Rashon Nelson initially brushed it off when the Starbucks manager told him he couldn’t use the restroom because he wasn’t a paying customer.
He thought nothing of it when he and his childhood friend and business partner, Donte Robinson, were approached at their table and were asked if they needed help. The 23-year-old entrepreneurs declined, explaining they were just waiting for a business meeting.
A few minutes later, they hardly noticed when the police came into the coffee shop — until officers started walking in their direction.
“That’s when we knew she called the police on us,” Nelson told The Associated Press in the first interview by the two black men since video of their trespassing arrests April 12 touched off a furor around the U.S. over racial profiling, or what has been dubbed “retail racism” or “shopping while black.”
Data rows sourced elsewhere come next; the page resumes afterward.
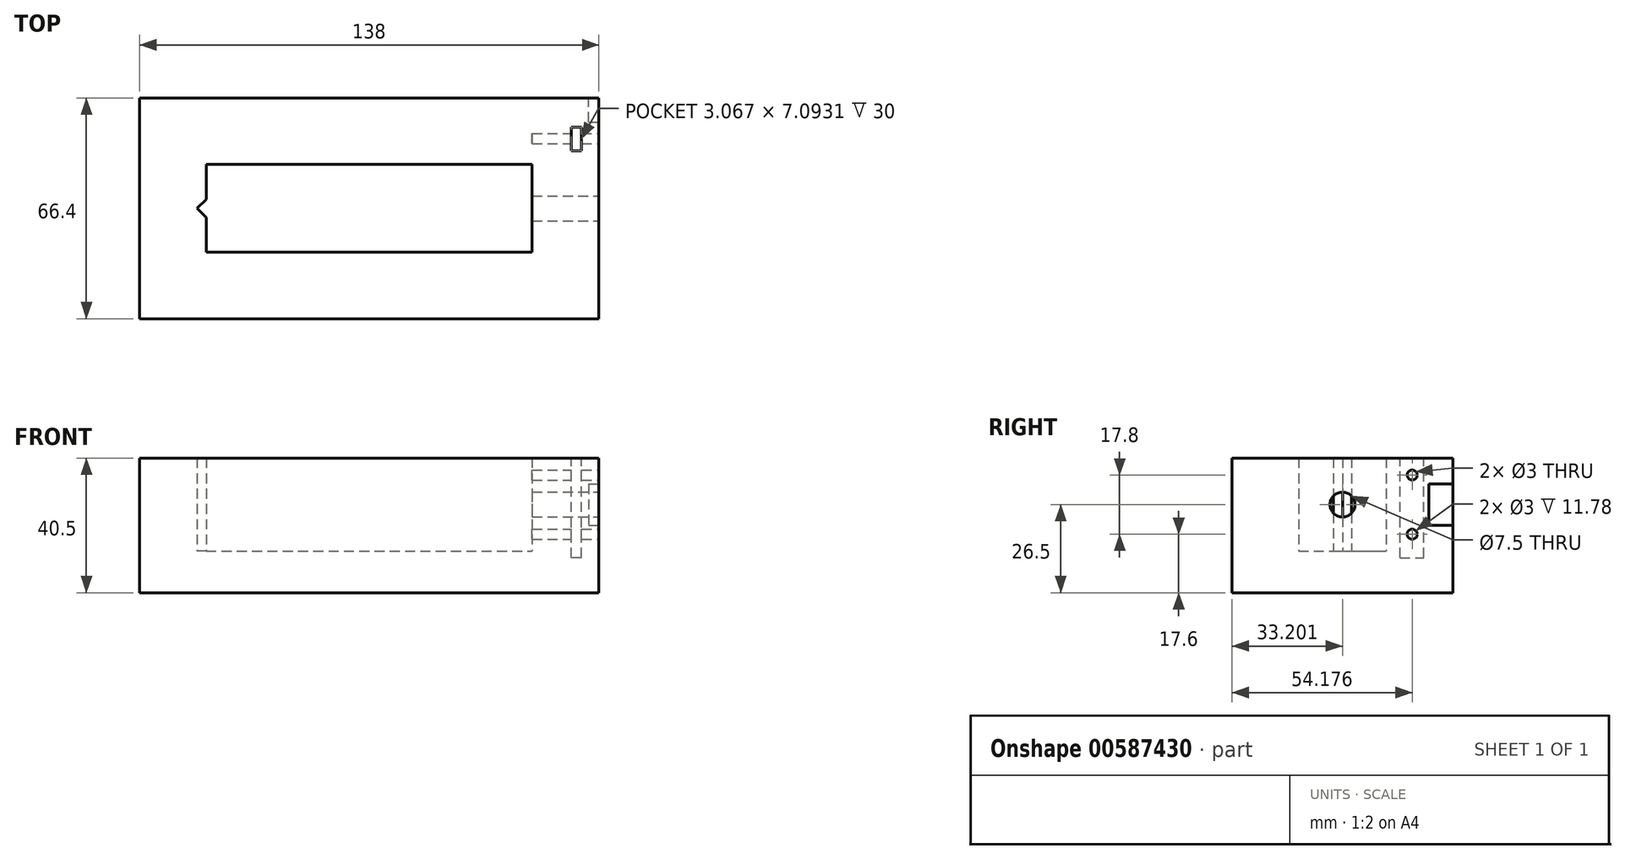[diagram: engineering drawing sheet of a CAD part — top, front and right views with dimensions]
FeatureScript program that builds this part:
annotation { "Feature Type Name" : "Feature", "Feature Type Description" : "" }
export const myFeature = defineFeature(function(context is Context, id is Id, definition is map)
    precondition{}
    {
        {
            var Q0;
            Q0=qCreatedBy(makeId("Top.planeOp"),FACE);
            var sketch = newSketch(context, id + "F0", { "sketchPlane" : qUnion([Q0])});
            skLineSegment(sketch, "E0.bottom", {"start": v(-76.1, 24.63) * mm, "end": v(61.9, 24.63) * mm});
            skLineSegment(sketch, "E0.top", {"start": v(-76.1, -41.77) * mm, "end": v(61.9, -41.77) * mm});
            skLineSegment(sketch, "E0.left", {"start": v(-76.1, 24.63) * mm, "end": v(-76.1, -41.77) * mm});
            skLineSegment(sketch, "E0.right", {"start": v(61.9, 24.63) * mm, "end": v(61.9, -41.77) * mm});
            skSolve(sketch);
        }
        {
            var Q0;
            Q0 = qSketchRegion(id + "F0", true);
            extrude(context, id + "F1", {"entities" : qUnion([Q0]), "depth" : 12.5 * mm, "offsetDistance" : 25 * mm});
        }
        {
            var Q0;
            Q0=makeQuery(id+"F1.opExtrude","CAP_FACE",FACE,{"disambiguationData":[OSD([sQuery(id+"F0.wireOp",EDGE,"E0.bottom"),sQuery(id+"F0.wireOp",EDGE,"E0.top"),sQuery(id+"F0.wireOp",EDGE,"E0.left"),sQuery(id+"F0.wireOp",EDGE,"E0.right")])],"isStart":false});
            var sketch = newSketch(context, id + "F2", { "sketchPlane" : qUnion([Q0])});
            skLineSegment(sketch, "E1.bottom", {"start": v(-76.1, -41.77) * mm, "end": v(61.9, -41.77) * mm});
            skLineSegment(sketch, "E1.top", {"start": v(-76.1, -21.77) * mm, "end": v(61.9, -21.77) * mm});
            skLineSegment(sketch, "E1.left", {"start": v(-76.1, -41.77) * mm, "end": v(-76.1, -21.77) * mm});
            skLineSegment(sketch, "E1.right", {"start": v(61.9, -41.77) * mm, "end": v(61.9, -21.77) * mm});
            skLineSegment(sketch, "E2.bottom", {"start": v(-76.1, 24.63) * mm, "end": v(61.9, 24.63) * mm});
            skLineSegment(sketch, "E2.top", {"start": v(-76.1, 4.63) * mm, "end": v(61.9, 4.63) * mm});
            skLineSegment(sketch, "E2.left", {"start": v(-76.1, 24.63) * mm, "end": v(-76.1, 4.63) * mm});
            skLineSegment(sketch, "E2.right", {"start": v(61.9, 24.63) * mm, "end": v(61.9, 4.63) * mm});
            skLineSegment(sketch, "E3", {"start": v(-76.1, -21.77) * mm, "end": v(-76.1, 4.63) * mm});
            skLineSegment(sketch, "E4", {"start": v(61.9, -21.77) * mm, "end": v(61.9, 4.63) * mm});
            skLineSegment(sketch, "E5", {"start": v(41.9, -21.77) * mm, "end": v(41.9, 4.63) * mm});
            skLineSegment(sketch, "E6", {"start": v(-56.1, -21.77) * mm, "end": v(-56.1, -11.32) * mm});
            skLineSegment(sketch, "E7", {"start": v(-56.1, -11.32) * mm, "end": v(-58.86, -8.57) * mm});
            skLineSegment(sketch, "E8", {"start": v(-58.86, -8.57) * mm, "end": v(-56.1, -5.82) * mm});
            skLineSegment(sketch, "E9", {"start": v(-56.1, -5.82) * mm, "end": v(-56.1, 4.63) * mm});
            skLineSegment(sketch, "E10", {"start": v(-58.86, -21.77) * mm, "end": v(-58.86, 4.63) * mm});
            skSolve(sketch);
        }
        {
            var Q0;
            Q0 = qSketchRegion(id + "F2", true);
            var Q1;
            {var subQ4=sQuery(id+"F2.wireOp",EDGE,"E8");Q1=makeQuery(id+"F2.imprint","IMPRINT",FACE,{"disambiguationData":[TD([[makeQuery(id+"F2.imprint","IMPRINT",EDGE,{"derivedFrom":subQ4}),1.0]])]});}
            var Q2;
            {var subQ0=sQuery(id+"F2.wireOp",EDGE,"E6");Q2=makeQuery(id+"F2.imprint","IMPRINT",FACE,{"disambiguationData":[TD([[makeQuery(id+"F2.imprint","IMPRINT",EDGE,{"derivedFrom":subQ0}),1.0]])]});}
            extrude(context, id + "F3", {"entities" : qUnion([Q0, Q1, Q2]), "operationType" : NewBodyOperationType.ADD, "depth" : 28 * mm, "offsetDistance" : 25 * mm});
        }
        {
            var Q0;
            Q0=makeQuery(id+"F3.boolean.opBoolean","MERGE",FACE,{"derivedFrom":[makeQuery(id+"F1.opExtrude","SWEPT_FACE",FACE,{"disambiguationData":[OSD([sQuery(id+"F0.wireOp",EDGE,"E0.right")])]}),makeQuery(id+"F3.opExtrude","SWEPT_FACE",FACE,{"disambiguationData":[OSD([sQuery(id+"F2.wireOp",EDGE,"E1.right"),sQuery(id+"F2.wireOp",EDGE,"E2.right"),sQuery(id+"F2.wireOp",EDGE,"E4")])]})]});
            var sketch = newSketch(context, id + "F4", { "sketchPlane" : qUnion([Q0])});
            skCircle(sketch, "E11", {"center": v(-8.57, 26.5) * mm, "radius": 3.75 * mm});
            skLineSegment(sketch, "E12", {"start": v(-8.57, 0) * mm, "end": v(-8.57, 40.5) * mm});
            skSolve(sketch);
        }
        {
            var Q0;
            Q0 = qSketchRegion(id + "F4", true);
            extrude(context, id + "F5", {"entities" : qUnion([Q0]), "operationType" : NewBodyOperationType.REMOVE, "oppositeDirection" : true, "depth" : 25 * mm, "offsetDistance" : 25 * mm});
        }
        {
            var Q0;
            Q0=makeQuery(id+"F3.boolean.opBoolean","MERGE",FACE,{"derivedFrom":[makeQuery(id+"F1.opExtrude","SWEPT_FACE",FACE,{"disambiguationData":[OSD([sQuery(id+"F0.wireOp",EDGE,"E0.right")])]}),makeQuery(id+"F3.opExtrude","SWEPT_FACE",FACE,{"disambiguationData":[OSD([sQuery(id+"F2.wireOp",EDGE,"E1.right"),sQuery(id+"F2.wireOp",EDGE,"E2.right"),sQuery(id+"F2.wireOp",EDGE,"E4")])]})]});
            var sketch = newSketch(context, id + "F6", { "sketchPlane" : qUnion([Q0])});
            skCircle(sketch, "E13", {"center": v(12.4, 35.4) * mm, "radius": 1.5 * mm});
            skCircle(sketch, "E14", {"center": v(12.4, 17.6) * mm, "radius": 1.5 * mm});
            skLineSegment(sketch, "E15", {"start": v(12.4, 17.6) * mm, "end": v(12.4, 35.4) * mm});
            skLineSegment(sketch, "E16", {"start": v(12.4, 26.5) * mm, "end": v(4.4, 26.5) * mm});
            skLineSegment(sketch, "E17", {"start": v(-4.82, 26.5) * mm, "end": v(0.4, 26.5) * mm});
            skLineSegment(sketch, "E18", {"start": v(0.4, 26.5) * mm, "end": v(4.4, 26.5) * mm});
            skCircle(sketch, "E19", {"center": v(2.4, 26.5) * mm, "radius": 2 * mm});
            skLineSegment(sketch, "E20", {"start": v(12.4, 26.5) * mm, "end": v(17.4, 26.5) * mm});
            skLineSegment(sketch, "E21", {"start": v(17.4, 26.5) * mm, "end": v(17.4, 20.32) * mm});
            skLineSegment(sketch, "E22", {"start": v(17.4, 26.5) * mm, "end": v(17.4, 32.68) * mm});
            skCircle(sketch, "E23", {"center": v(-8.57, 26.5) * mm, "radius": 3.75 * mm});
            skLineSegment(sketch, "E24", {"start": v(17.4, 32.68) * mm, "end": v(24.63, 32.68) * mm});
            skLineSegment(sketch, "E25", {"start": v(17.4, 20.32) * mm, "end": v(24.63, 20.32) * mm});
            skLineSegment(sketch, "E26", {"start": v(24.63, 20.32) * mm, "end": v(24.63, 32.68) * mm});
            skLineSegment(sketch, "E27", {"start": v(12.4, 35.4) * mm, "end": v(12.4, 40.5) * mm});
            skSolve(sketch);
        }
        {
            var Q0;
            Q0=makeQuery(id+"F6.imprint","IMPRINT",FACE,{"disambiguationData":[TD([[makeQuery(id+"F6.imprint","IMPRINT",EDGE,{"derivedFrom":sQuery(id+"F6.wireOp",EDGE,"E21")}),1.0]])]});
            extrude(context, id + "F7", {"entities" : qUnion([Q0]), "operationType" : NewBodyOperationType.REMOVE, "oppositeDirection" : true, "depth" : 3 * mm, "offsetDistance" : 25 * mm});
        }
        {
            var Q0;
            {var subQ0=sQuery(id+"F2.wireOp",EDGE,"E4");var subQ1=sQuery(id+"F2.wireOp",EDGE,"E2.right");var subQ2=sQuery(id+"F2.wireOp",EDGE,"E1.right");Q0=makeQuery(id+"FYjVbea7KTWOkHu_1.boolean.opBoolean","MERGE",FACE,{"derivedFrom":[makeQuery(id+"F3.opExtrude","CAP_FACE",FACE,{"disambiguationData":[OSD([sQuery(id+"F2.wireOp",EDGE,"E1.bottom"),sQuery(id+"F2.wireOp",EDGE,"E1.top"),sQuery(id+"F2.wireOp",EDGE,"E1.left"),subQ2,sQuery(id+"F2.wireOp",EDGE,"E2.bottom"),sQuery(id+"F2.wireOp",EDGE,"E2.top"),sQuery(id+"F2.wireOp",EDGE,"E2.left"),subQ1,sQuery(id+"F2.wireOp",EDGE,"E3"),subQ0,sQuery(id+"F2.wireOp",EDGE,"E5"),sQuery(id+"F2.wireOp",EDGE,"E6"),sQuery(id+"F2.wireOp",EDGE,"E7"),sQuery(id+"F2.wireOp",EDGE,"E8"),sQuery(id+"F2.wireOp",EDGE,"E9")])],"isStart":false}),makeQuery(id+"FYjVbea7KTWOkHu_1.opExtrude","SWEPT_FACE",FACE,{"disambiguationData":[OSD([subQ2,subQ1,subQ0])]})]});}
            var sketch = newSketch(context, id + "F8", { "sketchPlane" : qUnion([Q0])});
            skLineSegment(sketch, "E28", {"start": v(61.9, 12.28) * mm, "end": v(48.52, 12.28) * mm});
            skLineSegment(sketch, "E29.bottom", {"start": v(56.74, 8.73) * mm, "end": v(53.67, 8.73) * mm});
            skLineSegment(sketch, "E29.top", {"start": v(56.74, 15.83) * mm, "end": v(53.67, 15.83) * mm});
            skLineSegment(sketch, "E29.left", {"start": v(56.74, 8.73) * mm, "end": v(56.74, 15.83) * mm});
            skLineSegment(sketch, "E29.right", {"start": v(53.67, 8.73) * mm, "end": v(53.67, 15.83) * mm});
            skPoint(sketch, "E29.middle", {"position": v(55.2, 12.28) * mm});
            skSolve(sketch);
        }
        {
            var Q0;
            Q0=makeQuery(id+"F6.imprint","IMPRINT",FACE,{"disambiguationData":[TD([[makeQuery(id+"F6.imprint","IMPRINT",EDGE,{"derivedFrom":sQuery(id+"F6.wireOp",EDGE,"E14")}),1.0]])]});
            var Q1;
            {var subQ0=sQuery(id+"F6.wireOp",EDGE,"E15");var subQ1=sQuery(id+"F6.wireOp",EDGE,"E13");var subQ2=makeQuery(id+"F6.imprint","INTERSECT",VERTEX,{"derivedFrom":[subQ1,subQ0]});Q1=makeQuery(id+"F6.imprint","IMPRINT",FACE,{"disambiguationData":[TD([[makeQuery(id+"F6.imprint","IMPRINT",EDGE,{"disambiguationData":[TD([[subQ2,-1.0]])],"derivedFrom":subQ1}),1.0]])]});}
            var Q2;
            {var subQ0=sQuery(id+"F6.wireOp",EDGE,"E15");var subQ1=sQuery(id+"F6.wireOp",EDGE,"E13");var subQ2=makeQuery(id+"F6.imprint","INTERSECT",VERTEX,{"derivedFrom":[subQ1,subQ0]});Q2=makeQuery(id+"F6.imprint","IMPRINT",FACE,{"disambiguationData":[TD([[makeQuery(id+"F6.imprint","IMPRINT",EDGE,{"disambiguationData":[TD([[subQ2,1.0]])],"derivedFrom":subQ1}),1.0]])]});}
            extrude(context, id + "F9", {"entities" : qUnion([Q0, Q1, Q2]), "operationType" : NewBodyOperationType.REMOVE, "oppositeDirection" : true, "depth" : 20 * mm, "offsetDistance" : 25 * mm});
        }
        {
            var Q0;
            {var subQ0=sQuery(id+"F6.wireOp",EDGE,"E15");var subQ1=sQuery(id+"F6.wireOp",EDGE,"E13");var subQ2=makeQuery(id+"F6.imprint","INTERSECT",VERTEX,{"derivedFrom":[subQ1,subQ0]});Q0=makeQuery(id+"F6.imprint","IMPRINT",FACE,{"disambiguationData":[TD([[makeQuery(id+"F6.imprint","IMPRINT",EDGE,{"disambiguationData":[TD([[subQ2,1.0]])],"derivedFrom":subQ1}),1.0]])]});}
            var Q1;
            {var subQ0=sQuery(id+"F6.wireOp",EDGE,"E15");var subQ1=sQuery(id+"F6.wireOp",EDGE,"E13");var subQ2=makeQuery(id+"F6.imprint","INTERSECT",VERTEX,{"derivedFrom":[subQ1,subQ0]});Q1=makeQuery(id+"F6.imprint","IMPRINT",FACE,{"disambiguationData":[TD([[makeQuery(id+"F6.imprint","IMPRINT",EDGE,{"disambiguationData":[TD([[subQ2,-1.0]])],"derivedFrom":subQ1}),1.0]])]});}
            var Q2;
            Q2=makeQuery(id+"F6.imprint","IMPRINT",FACE,{"disambiguationData":[TD([[makeQuery(id+"F6.imprint","IMPRINT",EDGE,{"derivedFrom":sQuery(id+"F6.wireOp",EDGE,"E14")}),1.0]])]});
            extrude(context, id + "F10", {"entities" : qUnion([Q0, Q1, Q2]), "operationType" : NewBodyOperationType.REMOVE, "oppositeDirection" : true, "depth" : 15 * mm, "offsetDistance" : 25 * mm});
        }
        {
            var Q0;
            Q0 = qSketchRegion(id + "F8", true);
            extrude(context, id + "F11", {"entities" : qUnion([Q0]), "operationType" : NewBodyOperationType.REMOVE, "oppositeDirection" : true, "depth" : 30 * mm, "offsetDistance" : 25 * mm});
        }
    });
Nelson and Robinson were led away in handcuffs from the shop in the city’s well-to-do Rittenhouse Square neighborhood in an incident recorded on a white customer’s cellphone.
In the week since, the men have met with Starbucks’ apologetic CEO and have started pushing for lasting change at the coffee-shop chain, including new policies on discrimination and ejecting customers.
“We do want to make sure it doesn’t happen to anybody again,” Robinson said. “What if it wasn’t us sitting there? What if it was the kid that didn’t know somebody that knew somebody? Do they make it to jail? Do they die? What happens?”
On Thursday, they also got an apology from Philadelphia Police Commissioner Richard Ross, a black man who at first staunchly defended his officers’ handling of the incident.
“I should have said the officers acted within the scope of the law, and not that they didn’t do anything wrong,” Ross said. “Words are very important.”
At a news conference, a somber Ross said he “failed miserably” in addressing the arrests. He said that the issue of race is not lost on him and that he shouldn’t be the person making things worse. “Shame on me if, in any way, I’ve done that,” he said.
He also said the police department did not have a policy for dealing for such situations but does now, and it will be released soon.
Nelson and Robinson said they went to the Starbucks to meet Andrew Yaffe, a white local businessman, over a potential real estate opportunity. Three officers showed up not long after. Nelson said they weren’t questioned but were told to leave immediately.
Yaffe showed up as the men were being handcuffed and could be seen in the video demanding an explanation for the officers’ actions. Nelson and Robinson did not resist arrest.
“When you know that you did nothing wrong, how do you really react to it?” Nelson said. “You can either be ignorant or you can show some type of sophistication and act like you have class. That was the choice we had.”
It was not their first encounter with police. But neither had been arrested before, setting them apart from many of those they grew up with in their gritty southwest Philadelphia neighborhood.
Nelson and Robinson spent hours in a jail cell and were released after midnight, when the district attorney declined to prosecute them.
Nelson said he wondered if he’d make it home alive.
“Any time I’m encountered by cops, I can honestly say it’s a thought that runs through my mind,” Nelson said. “You never know what’s going to happen.”
Starbucks has said the coffee shop where the arrests occurred has a policy that restrooms are for paying customers only, but the company has no overall policy. The men’s attorney, Stewart Cohen, said they were illegally profiled.
The arrests prompted protests at the Starbucks and a national boycott. Kevin Johnson, CEO of the Seattle-based company, came to Philadelphia to meet with the men, called the arrests “reprehensible” and ordered more than 8,000 Starbucks stores closed on the afternoon of May 29 so that nearly 175,000 employees can receive training on unconscious bias.
Robinson said that he appreciates the public support but that anger and boycotting Starbucks are not the solution.
The men said they are looking for more lasting results and are in mediation with Starbucks to make changes, including the posting in stores of a customer bill of rights; the adoption of new policies on customer ejections and racial discrimination; and independent investigations of complaints.
“You go from being someone who’s just trying to be an entrepreneur, having your own dreams and aspirations, and then this happens,” Nelson said. “How do you handle it? Do you stand up? Do you fight? Do you sit down and just watch everyone else fight for you? Do you let it slide, like we let everything else slide with injustice?”